Türkiye ve İsrail Arasındaki Diplomatik İlişkiler: 1990-2001 Dönemi

İkinci Bölüm

1990-2001 Yılları arası Türkiye-İsrail İlişkileri

Soğuk Savaş’ın son 20 yılında Türk-İsrail ilişkileri bir hayli hararetli geçmiş ve sonunda da kopmuş denebilecek kadar azalmıştır. Soğuk Savaş’ın bitmesiyle birlikte Türk-İsrail etkileşimin tekrardan canlandığı görülmüştür. 1990 yılından itibaren karşılıklı diplomatik adımlar atılmış ve iki ülke de birbirine bu anlamda yakınlaşmıştır.[1] Türkiye, Tel-Aviv’de diplomatik ilişkileri tekrardan büyükelçilik düzeyinde yürütmeye karar vermiş, aynı şekilde Filistin ve İsrail’in Ankara’daki temsilcilikleri de büyükelçiliğe yükseltilmiştir. Üstelik Türkiye hassas olduğu Kudüs konusunda da bir adım atarak Kudüs’teki Türk Konsolosluğunu tekrardan açmıştır.

 

A. Türk-İsrail İlişkisinde Olumlu İntiba

1. Olumlu İlişki Oluşmasının Nedenleri

Türkiye’nin İsrail ile bağlarını tekrar kuvvetlendirmek istemesinin belli sebepleri vardır. Bunlardan biri Filistin ve İsrail arasında bir diyaloğun başlamasıdır. İki ülke sorunların mevcudiyetinden bu yana ilk kez müzakere yoluna girmişlerdir. Bu durum aynı zamanda Türkiye için İsrail ile yakınlaşma sebebi olmuştur. İkincisi, Özal hükümetinin Ermeni ve Rumlara karşı Yahudi lobisine ihtiyaç duymasıdır. Görüldüğü üzere dış politikada bu hamle yapılarak iç siyasete etki edilmek istenmiştir.[2] Bir diğer neden Türkiye’nin Orta Doğu ve Arap ülkeleri ile arasının iyice bozulmuş olmasıdır. İran, Suriye ve Irak gibi ülkelerle iş birliği yapamayan Türkiye, bunlara karşı İsrail ile iş birliği içerisine girmiştir. Son bir sebep ise ABD’nin bölgedeki uydusu olma isteğidir. ABD, Orta Doğu’da belirli ülkelerle yakın iş birliği yaparak bu bölgeyi kontrol etme amacındadır. ABD ile iş birliği içerisine giren ülke, bölgede hegemon güç haline geleceğinden ve İsrail’in bu statüyü kazanabilecek en yakın ülke olduğundan Türkiye, İsrail ile birlikte hareket etmek istemiştir.[3]

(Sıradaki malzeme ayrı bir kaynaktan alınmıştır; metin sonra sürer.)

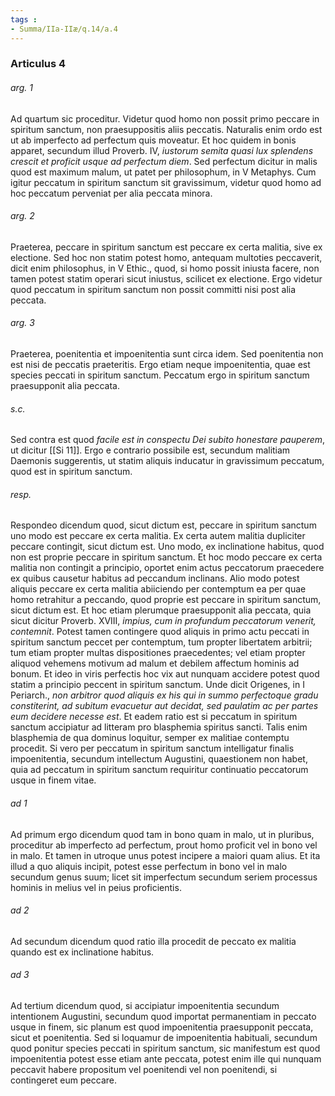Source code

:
 ```yaml
---
tags : 
- Summa/IIa-IIæ/q.14/a.4
---
```


### Articulus 4

###### arg. 1
Ad quartum sic proceditur. Videtur quod homo non possit primo peccare in spiritum sanctum, non praesuppositis aliis peccatis. Naturalis enim ordo est ut ab imperfecto ad perfectum quis moveatur. Et hoc quidem in bonis apparet, secundum illud Proverb. IV, *iustorum semita quasi lux splendens crescit et proficit usque ad perfectum diem*. Sed perfectum dicitur in malis quod est maximum malum, ut patet per philosophum, in V Metaphys. Cum igitur peccatum in spiritum sanctum sit gravissimum, videtur quod homo ad hoc peccatum perveniat per alia peccata minora.

###### arg. 2
Praeterea, peccare in spiritum sanctum est peccare ex certa malitia, sive ex electione. Sed hoc non statim potest homo, antequam multoties peccaverit, dicit enim philosophus, in V Ethic., quod, si homo possit iniusta facere, non tamen potest statim operari sicut iniustus, scilicet ex electione. Ergo videtur quod peccatum in spiritum sanctum non possit committi nisi post alia peccata.

###### arg. 3
Praeterea, poenitentia et impoenitentia sunt circa idem. Sed poenitentia non est nisi de peccatis praeteritis. Ergo etiam neque impoenitentia, quae est species peccati in spiritum sanctum. Peccatum ergo in spiritum sanctum praesupponit alia peccata.

###### s.c.
Sed contra est quod *facile est in conspectu Dei subito honestare pauperem*, ut dicitur [[Si 11]]. Ergo e contrario possibile est, secundum malitiam Daemonis suggerentis, ut statim aliquis inducatur in gravissimum peccatum, quod est in spiritum sanctum.

###### resp.
Respondeo dicendum quod, sicut dictum est, peccare in spiritum sanctum uno modo est peccare ex certa malitia. Ex certa autem malitia dupliciter peccare contingit, sicut dictum est. Uno modo, ex inclinatione habitus, quod non est proprie peccare in spiritum sanctum. Et hoc modo peccare ex certa malitia non contingit a principio, oportet enim actus peccatorum praecedere ex quibus causetur habitus ad peccandum inclinans. Alio modo potest aliquis peccare ex certa malitia abiiciendo per contemptum ea per quae homo retrahitur a peccando, quod proprie est peccare in spiritum sanctum, sicut dictum est. Et hoc etiam plerumque praesupponit alia peccata, quia sicut dicitur Proverb. XVIII, *impius, cum in profundum peccatorum venerit, contemnit*. Potest tamen contingere quod aliquis in primo actu peccati in spiritum sanctum peccet per contemptum, tum propter libertatem arbitrii; tum etiam propter multas dispositiones praecedentes; vel etiam propter aliquod vehemens motivum ad malum et debilem affectum hominis ad bonum. Et ideo in viris perfectis hoc vix aut nunquam accidere potest quod statim a principio peccent in spiritum sanctum. Unde dicit Origenes, in I Periarch., *non arbitror quod aliquis ex his qui in summo perfectoque gradu constiterint, ad subitum evacuetur aut decidat, sed paulatim ac per partes eum decidere necesse est*. Et eadem ratio est si peccatum in spiritum sanctum accipiatur ad litteram pro blasphemia spiritus sancti. Talis enim blasphemia de qua dominus loquitur, semper ex malitiae contemptu procedit. Si vero per peccatum in spiritum sanctum intelligatur finalis impoenitentia, secundum intellectum Augustini, quaestionem non habet, quia ad peccatum in spiritum sanctum requiritur continuatio peccatorum usque in finem vitae.

###### ad 1
Ad primum ergo dicendum quod tam in bono quam in malo, ut in pluribus, proceditur ab imperfecto ad perfectum, prout homo proficit vel in bono vel in malo. Et tamen in utroque unus potest incipere a maiori quam alius. Et ita illud a quo aliquis incipit, potest esse perfectum in bono vel in malo secundum genus suum; licet sit imperfectum secundum seriem processus hominis in melius vel in peius proficientis.

###### ad 2
Ad secundum dicendum quod ratio illa procedit de peccato ex malitia quando est ex inclinatione habitus.

###### ad 3
Ad tertium dicendum quod, si accipiatur impoenitentia secundum intentionem Augustini, secundum quod importat permanentiam in peccato usque in finem, sic planum est quod impoenitentia praesupponit peccata, sicut et poenitentia. Sed si loquamur de impoenitentia habituali, secundum quod ponitur species peccati in spiritum sanctum, sic manifestum est quod impoenitentia potest esse etiam ante peccata, potest enim ille qui nunquam peccavit habere propositum vel poenitendi vel non poenitendi, si contingeret eum peccare.

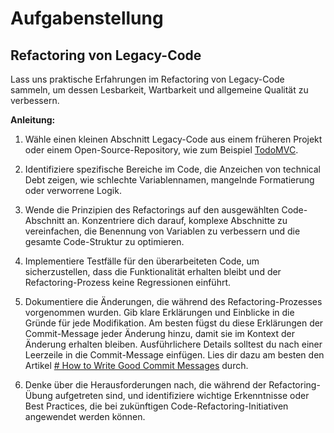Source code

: 
# Aufgabenstellung

## Refactoring von Legacy-Code

Lass uns praktische Erfahrungen im Refactoring von Legacy-Code sammeln, um dessen Lesbarkeit, Wartbarkeit und allgemeine Qualität zu verbessern.


**Anleitung:**


1.  Wähle einen kleinen Abschnitt Legacy-Code aus einem früheren Projekt oder einem Open-Source-Repository, wie zum Beispiel  [TodoMVC](https://github.com/tastejs/todomvc).
    
2.  Identifiziere spezifische Bereiche im Code, die Anzeichen von technical Debt zeigen, wie schlechte Variablennamen, mangelnde Formatierung oder verworrene Logik.
    
3.  Wende die Prinzipien des Refactorings auf den ausgewählten Code-Abschnitt an. Konzentriere dich darauf, komplexe Abschnitte zu vereinfachen, die Benennung von Variablen zu verbessern und die gesamte Code-Struktur zu optimieren.
    
4.  Implementiere Testfälle für den überarbeiteten Code, um sicherzustellen, dass die Funktionalität erhalten bleibt und der Refactoring-Prozess keine Regressionen einführt.
    
5.  Dokumentiere die Änderungen, die während des Refactoring-Prozesses vorgenommen wurden. Gib klare Erklärungen und Einblicke in die Gründe für jede Modifikation. Am besten fügst du diese Erklärungen der Commit-Message jeder Änderung hinzu, damit sie im Kontext der Änderung erhalten bleiben. Ausführlichere Details solltest du nach einer Leerzeile in die Commit-Message einfügen. Lies dir dazu am besten den Artikel  [# How to Write Good Commit Messages](https://www.freecodecamp.org/news/writing-good-commit-messages-a-practical-guide/)  durch.

    
6.  Denke über die Herausforderungen nach, die während der Refactoring-Übung aufgetreten sind, und identifiziere wichtige Erkenntnisse oder Best Practices, die bei zukünftigen Code-Refactoring-Initiativen angewendet werden können.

2. Antlaşma ve İş Birliği ile İlişkilerin Kuvvetlendirilmesi

Temsilciliklerin en yüksek seviyeye çıkarılması ve konsoloslukların açılmasının yanı sıra bakanların, hükümet başkanların ve devlet başkanların karşılıklı ziyaretleri ile ilişkiler pekiştirmiştir. Yaklaşık 20 yıldır ilişkilerin kopuk ilerlemesinden sonra, her iki ülke de diplomasiyi iyi kullanarak iş birliği içerisine girmişlerdir. Türkiye ve İsrail özellikle ticaret, turizm, tarım, güvenlik ve terörle mücadele gibi konularda stratejik iş birliği yapmışlardır.[4] Bu iş birliği, askeri, ekonomik ve teknolojik branşlarında 1996’da yapılan antlaşmalar ile sabitlenmiştir. Bu antlaşmanın önemli olan noktası şudur ki Avrupa Birliği’nden askeri teçhizat almaktan zorlanan Türkiye, bu açığı İsrail ile kapatmıştır.[5] 23 Şubat 1996’da Askeri Eğitim ve İş birliği Anlaşması, 14 Mart 1996 tarihinde Serbest Ticaret Anlaşması ve 28 Ağustos 1996’da Savunma Sanayinde İş birliği Anlaşması Türkiye’nin askeri anlamda gelişmesinin bu yıllarda neredeyse tamamıyla İsrail’e bırakılmasına verilebilecek örneklerdir.[6]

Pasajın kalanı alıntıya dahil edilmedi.